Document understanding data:
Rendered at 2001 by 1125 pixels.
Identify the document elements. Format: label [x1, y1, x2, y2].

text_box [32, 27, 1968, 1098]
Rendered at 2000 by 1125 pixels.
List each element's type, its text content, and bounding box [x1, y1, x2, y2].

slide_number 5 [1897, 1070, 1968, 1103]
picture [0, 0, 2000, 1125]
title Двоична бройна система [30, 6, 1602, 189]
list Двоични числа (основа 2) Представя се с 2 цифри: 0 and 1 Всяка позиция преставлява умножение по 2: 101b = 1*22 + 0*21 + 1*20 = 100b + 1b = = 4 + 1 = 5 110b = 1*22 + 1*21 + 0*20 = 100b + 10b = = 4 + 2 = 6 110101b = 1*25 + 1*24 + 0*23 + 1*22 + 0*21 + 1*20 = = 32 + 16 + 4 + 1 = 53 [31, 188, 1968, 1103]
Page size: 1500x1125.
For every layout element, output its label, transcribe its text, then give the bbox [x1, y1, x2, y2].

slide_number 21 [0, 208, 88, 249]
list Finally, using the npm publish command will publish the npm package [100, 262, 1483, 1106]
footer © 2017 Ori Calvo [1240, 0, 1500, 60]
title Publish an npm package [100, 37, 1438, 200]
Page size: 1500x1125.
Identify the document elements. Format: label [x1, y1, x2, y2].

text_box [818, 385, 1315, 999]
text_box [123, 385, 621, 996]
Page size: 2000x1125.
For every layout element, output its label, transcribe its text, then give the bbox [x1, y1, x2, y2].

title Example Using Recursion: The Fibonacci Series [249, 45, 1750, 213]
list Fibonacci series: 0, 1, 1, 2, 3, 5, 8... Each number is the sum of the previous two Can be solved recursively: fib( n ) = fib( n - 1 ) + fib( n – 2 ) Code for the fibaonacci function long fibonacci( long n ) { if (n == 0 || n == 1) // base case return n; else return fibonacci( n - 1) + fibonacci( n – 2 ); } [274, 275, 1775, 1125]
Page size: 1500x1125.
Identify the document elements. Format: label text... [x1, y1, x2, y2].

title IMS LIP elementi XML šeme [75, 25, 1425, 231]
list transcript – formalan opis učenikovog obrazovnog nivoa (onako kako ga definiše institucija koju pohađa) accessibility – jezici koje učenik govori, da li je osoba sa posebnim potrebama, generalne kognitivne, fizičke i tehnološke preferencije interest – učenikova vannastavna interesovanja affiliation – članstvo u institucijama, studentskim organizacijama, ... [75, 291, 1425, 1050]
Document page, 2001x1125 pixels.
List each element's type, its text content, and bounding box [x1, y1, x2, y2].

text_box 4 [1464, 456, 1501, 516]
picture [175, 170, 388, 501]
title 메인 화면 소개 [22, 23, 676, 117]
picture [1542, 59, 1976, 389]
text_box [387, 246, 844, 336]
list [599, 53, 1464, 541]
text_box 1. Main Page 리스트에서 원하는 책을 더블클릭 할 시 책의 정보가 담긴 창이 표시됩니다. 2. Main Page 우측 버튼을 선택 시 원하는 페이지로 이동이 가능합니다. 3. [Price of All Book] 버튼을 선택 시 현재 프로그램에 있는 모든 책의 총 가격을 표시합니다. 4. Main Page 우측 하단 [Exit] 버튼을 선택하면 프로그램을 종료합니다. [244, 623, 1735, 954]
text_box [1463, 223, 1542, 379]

| Problem details |
The records above are to be transcribed exactly, with nothing left out.

| Output for this task |
Rendered at 2001 by 1125 pixels.
Identify the document elements. Format: label [x1, y1, x2, y2].

text_box [32, 27, 1968, 1098]
Rendered at 2000 by 1125 pixels.
List each element's type, its text content, and bounding box [x1, y1, x2, y2].

slide_number 5 [1897, 1070, 1968, 1103]
picture [0, 0, 2000, 1125]
title Двоична бройна система [30, 6, 1602, 189]
list Двоични числа (основа 2) Представя се с 2 цифри: 0 and 1 Всяка позиция преставлява умножение по 2: 101b = 1*22 + 0*21 + 1*20 = 100b + 1b = = 4 + 1 = 5 110b = 1*22 + 1*21 + 0*20 = 100b + 10b = = 4 + 2 = 6 110101b = 1*25 + 1*24 + 0*23 + 1*22 + 0*21 + 1*20 = = 32 + 16 + 4 + 1 = 53 [31, 188, 1968, 1103]
Page size: 1500x1125.
For every layout element, output its label, transcribe its text, then give the bbox [x1, y1, x2, y2].

slide_number 21 [0, 208, 88, 249]
list Finally, using the npm publish command will publish the npm package [100, 262, 1483, 1106]
footer © 2017 Ori Calvo [1240, 0, 1500, 60]
title Publish an npm package [100, 37, 1438, 200]
Page size: 1500x1125.
Identify the document elements. Format: label [x1, y1, x2, y2].

text_box [818, 385, 1315, 999]
text_box [123, 385, 621, 996]
Page size: 2000x1125.
For every layout element, output its label, transcribe its text, then give the bbox [x1, y1, x2, y2].

title Example Using Recursion: The Fibonacci Series [249, 45, 1750, 213]
list Fibonacci series: 0, 1, 1, 2, 3, 5, 8... Each number is the sum of the previous two Can be solved recursively: fib( n ) = fib( n - 1 ) + fib( n – 2 ) Code for the fibaonacci function long fibonacci( long n ) { if (n == 0 || n == 1) // base case return n; else return fibonacci( n - 1) + fibonacci( n – 2 ); } [274, 275, 1775, 1125]
Page size: 1500x1125.
Identify the document elements. Format: label text... [x1, y1, x2, y2].

title IMS LIP elementi XML šeme [75, 25, 1425, 231]
list transcript – formalan opis učenikovog obrazovnog nivoa (onako kako ga definiše institucija koju pohađa) accessibility – jezici koje učenik govori, da li je osoba sa posebnim potrebama, generalne kognitivne, fizičke i tehnološke preferencije interest – učenikova vannastavna interesovanja affiliation – članstvo u institucijama, studentskim organizacijama, ... [75, 291, 1425, 1050]
Document page, 2001x1125 pixels.
List each element's type, its text content, and bounding box [x1, y1, x2, y2].

text_box 4 [1464, 456, 1501, 516]
picture [175, 170, 388, 501]
title 메인 화면 소개 [22, 23, 676, 117]
picture [1542, 59, 1976, 389]
text_box [387, 246, 844, 336]
list [599, 53, 1464, 541]
text_box 1. Main Page 리스트에서 원하는 책을 더블클릭 할 시 책의 정보가 담긴 창이 표시됩니다. 2. Main Page 우측 버튼을 선택 시 원하는 페이지로 이동이 가능합니다. 3. [Price of All Book] 버튼을 선택 시 현재 프로그램에 있는 모든 책의 총 가격을 표시합니다. 4. Main Page 우측 하단 [Exit] 버튼을 선택하면 프로그램을 종료합니다. [244, 623, 1735, 954]
text_box [1463, 223, 1542, 379]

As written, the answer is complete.